Myth 3: Real Men Don’t Ask For Help

This myth arises as a kind of spin-off of the previous entry. A man should be strong, and control their feelings. If they do this, then they don’t need help. Asking for help is already an incredibly vulnerable experience, and many people will avoid it for as long as possible. Especially men, who are likely to think that if they ask for help they are showing a form of weakness, which faces the stigma as outlined earlier.

Aside from this, the idea of a “real man” and what they do/think/look like has changed countless times over the years. Ideas of what is or isn’t masculine is purely a social construct, not a fact of life, and treating it as the latter is severely harming men’s wellbeing, as well as discussions around men’s mental health

Myth 4: Talking About Mental Illness Won’t Help

This is a kind of double-sided one but despite that it has some kind of truth to it doesn’t make it any less harmful. When we say “help,” we typically tend to come at it from the perspective that the only form worthwhile of help is a cure. But no cure exists for mental illness. In that sense, not talking about your illness won’t help.

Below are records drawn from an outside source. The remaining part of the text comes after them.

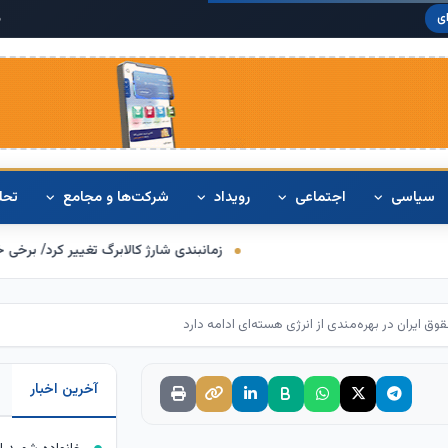
دلار آمریکا:
۴۲۰
ی
سیاسی
اجتماعی
رویداد
شرکت‌ها و مجامع
تحل
زمانبندی شارژ کالابرگ تغییر کرد/ برخی خانوارها اعتبار را ما
وق ایران در بهره‌مندی از انرژی هسته‌ای ادامه دارد
آخرین اخبار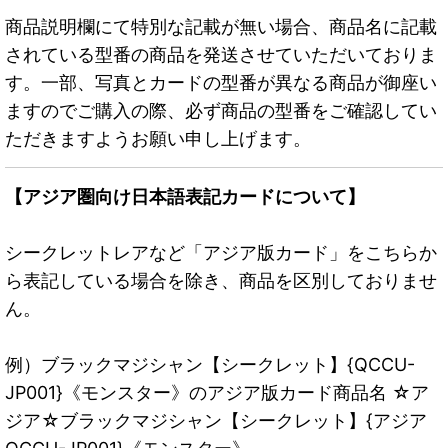
商品説明欄にて特別な記載が無い場合、商品名に記載
されている型番の商品を発送させていただいておりま
す。一部、写真とカードの型番が異なる商品が御座い
ますのでご購入の際、必ず商品の型番をご確認してい
ただきますようお願い申し上げます。
【アジア圏向け日本語表記カードについて】
シークレットレアなど「アジア版カード」をこちらか
ら表記している場合を除き、商品を区別しておりませ
ん。
例）ブラックマジシャン【シークレット】{QCCU-
JP001}《モンスター》のアジア版カード商品名 ☆ア
ジア☆ブラックマジシャン【シークレット】{アジア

However, in the sense of release, of seeking/receiving support, of being in an environment that feels safe enough to talk openly about your struggles, and the feeling of social connection – these are all endlessly helpful.

Imagine if you got burned on an open flame or electric cooker. Depending on the severity, you’d probably give a shout or some other verbal indication of the pain you feel. Why should this stop just because your pain isn’t physical? Talking is to mental illness what the cry of pain is to  physical injury.

Myth 5: Being Mentally Ill Makes You A Burden

Much like the previous myth, this one is a cruelly perpetuated half-truth. While mental illness isn’t your fault living with it is your responsibility. Your symptoms will, occasionally, spill out into the lives of those you care for, but this doesn’t make you a burden – it makes you someone with a chronic illness. If you seek treatment and are proactive in addressing your mental illness, there is no reason you should be a burden to anyone. Millions of mentally ill people in the world exist, many of them lead long, fulfilling lives, and many live alone with no support.

This myth exists because of antiquated ideas of what living with mental illness looks like. To have a mental illness was to be sent to an insane asylum and thereby bothering nursing staff, or to be a constant source of embarrassment for your family. However, these ideas are relics of a bygone era when people didn’t know much (if anything) of what these conditions actually were. It isn’t relevant to today’s age.